**Problem statement:**
Reproduce each of the rows below verbatim, keeping them in the same order.
== Records for processing
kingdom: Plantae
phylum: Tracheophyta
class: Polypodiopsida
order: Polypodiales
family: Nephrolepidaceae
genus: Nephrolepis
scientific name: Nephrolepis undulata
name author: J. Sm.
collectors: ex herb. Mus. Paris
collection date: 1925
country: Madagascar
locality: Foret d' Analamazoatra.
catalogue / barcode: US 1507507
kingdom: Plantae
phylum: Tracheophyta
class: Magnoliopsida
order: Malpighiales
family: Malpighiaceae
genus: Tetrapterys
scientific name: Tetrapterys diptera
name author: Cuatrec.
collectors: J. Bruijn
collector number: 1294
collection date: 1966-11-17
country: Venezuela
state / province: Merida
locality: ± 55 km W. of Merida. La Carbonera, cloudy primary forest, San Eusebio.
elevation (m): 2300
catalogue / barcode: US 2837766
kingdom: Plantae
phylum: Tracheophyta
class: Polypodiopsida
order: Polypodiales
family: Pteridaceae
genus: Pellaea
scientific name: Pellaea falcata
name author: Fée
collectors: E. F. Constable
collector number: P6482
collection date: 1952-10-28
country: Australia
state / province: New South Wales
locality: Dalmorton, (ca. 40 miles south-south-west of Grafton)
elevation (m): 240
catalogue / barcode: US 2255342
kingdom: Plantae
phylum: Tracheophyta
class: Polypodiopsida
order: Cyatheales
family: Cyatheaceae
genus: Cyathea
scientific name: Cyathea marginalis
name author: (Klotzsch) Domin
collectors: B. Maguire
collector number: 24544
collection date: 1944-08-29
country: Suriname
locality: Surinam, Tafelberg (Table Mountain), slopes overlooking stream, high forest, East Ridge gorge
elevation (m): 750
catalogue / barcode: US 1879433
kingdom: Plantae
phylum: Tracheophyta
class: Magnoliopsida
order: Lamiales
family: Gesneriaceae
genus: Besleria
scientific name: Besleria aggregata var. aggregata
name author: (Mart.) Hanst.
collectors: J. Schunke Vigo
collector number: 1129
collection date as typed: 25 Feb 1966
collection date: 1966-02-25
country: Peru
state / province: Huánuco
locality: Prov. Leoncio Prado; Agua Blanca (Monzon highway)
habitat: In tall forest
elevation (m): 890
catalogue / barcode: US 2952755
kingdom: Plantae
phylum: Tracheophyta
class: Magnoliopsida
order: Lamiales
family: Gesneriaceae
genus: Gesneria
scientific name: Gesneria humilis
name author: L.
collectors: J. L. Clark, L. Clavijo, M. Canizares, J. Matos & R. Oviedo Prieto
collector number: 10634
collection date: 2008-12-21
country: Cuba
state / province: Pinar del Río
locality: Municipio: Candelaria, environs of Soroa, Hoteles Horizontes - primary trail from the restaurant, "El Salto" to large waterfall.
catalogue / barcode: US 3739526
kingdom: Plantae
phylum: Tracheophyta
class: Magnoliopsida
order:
====
**Solution for this task:**
kingdom: Plantae
phylum: Tracheophyta
class: Polypodiopsida
order: Polypodiales
family: Nephrolepidaceae
genus: Nephrolepis
scientific name: Nephrolepis undulata
name author: J. Sm.
collectors: ex herb. Mus. Paris
collection date: 1925
country: Madagascar
locality: Foret d' Analamazoatra.
catalogue / barcode: US 1507507
kingdom: Plantae
phylum: Tracheophyta
class: Magnoliopsida
order: Malpighiales
family: Malpighiaceae
genus: Tetrapterys
scientific name: Tetrapterys diptera
name author: Cuatrec.
collectors: J. Bruijn
collector number: 1294
collection date: 1966-11-17
country: Venezuela
state / province: Merida
locality: ± 55 km W. of Merida. La Carbonera, cloudy primary forest, San Eusebio.
elevation (m): 2300
catalogue / barcode: US 2837766
kingdom: Plantae
phylum: Tracheophyta
class: Polypodiopsida
order: Polypodiales
family: Pteridaceae
genus: Pellaea
scientific name: Pellaea falcata
name author: Fée
collectors: E. F. Constable
collector number: P6482
collection date: 1952-10-28
country: Australia
state / province: New South Wales
locality: Dalmorton, (ca. 40 miles south-south-west of Grafton)
elevation (m): 240
catalogue / barcode: US 2255342
kingdom: Plantae
phylum: Tracheophyta
class: Polypodiopsida
order: Cyatheales
family: Cyatheaceae
genus: Cyathea
scientific name: Cyathea marginalis
name author: (Klotzsch) Domin
collectors: B. Maguire
collector number: 24544
collection date: 1944-08-29
country: Suriname
locality: Surinam, Tafelberg (Table Mountain), slopes overlooking stream, high forest, East Ridge gorge
elevation (m): 750
catalogue / barcode: US 1879433
kingdom: Plantae
phylum: Tracheophyta
class: Magnoliopsida
order: Lamiales
family: Gesneriaceae
genus: Besleria
scientific name: Besleria aggregata var. aggregata
name author: (Mart.) Hanst.
collectors: J. Schunke Vigo
collector number: 1129
collection date as typed: 25 Feb 1966
collection date: 1966-02-25
country: Peru
state / province: Huánuco
locality: Prov. Leoncio Prado; Agua Blanca (Monzon highway)
habitat: In tall forest
elevation (m): 890
catalogue / barcode: US 2952755
kingdom: Plantae
phylum: Tracheophyta
class: Magnoliopsida
order: Lamiales
family: Gesneriaceae
genus: Gesneria
scientific name: Gesneria humilis
name author: L.
collectors: J. L. Clark, L. Clavijo, M. Canizares, J. Matos & R. Oviedo Prieto
collector number: 10634
collection date: 2008-12-21
country: Cuba
state / province: Pinar del Río
locality: Municipio: Candelaria, environs of Soroa, Hoteles Horizontes - primary trail from the restaurant, "El Salto" to large waterfall.
catalogue / barcode: US 3739526
kingdom: Plantae
phylum: Tracheophyta
class: Magnoliopsida
order:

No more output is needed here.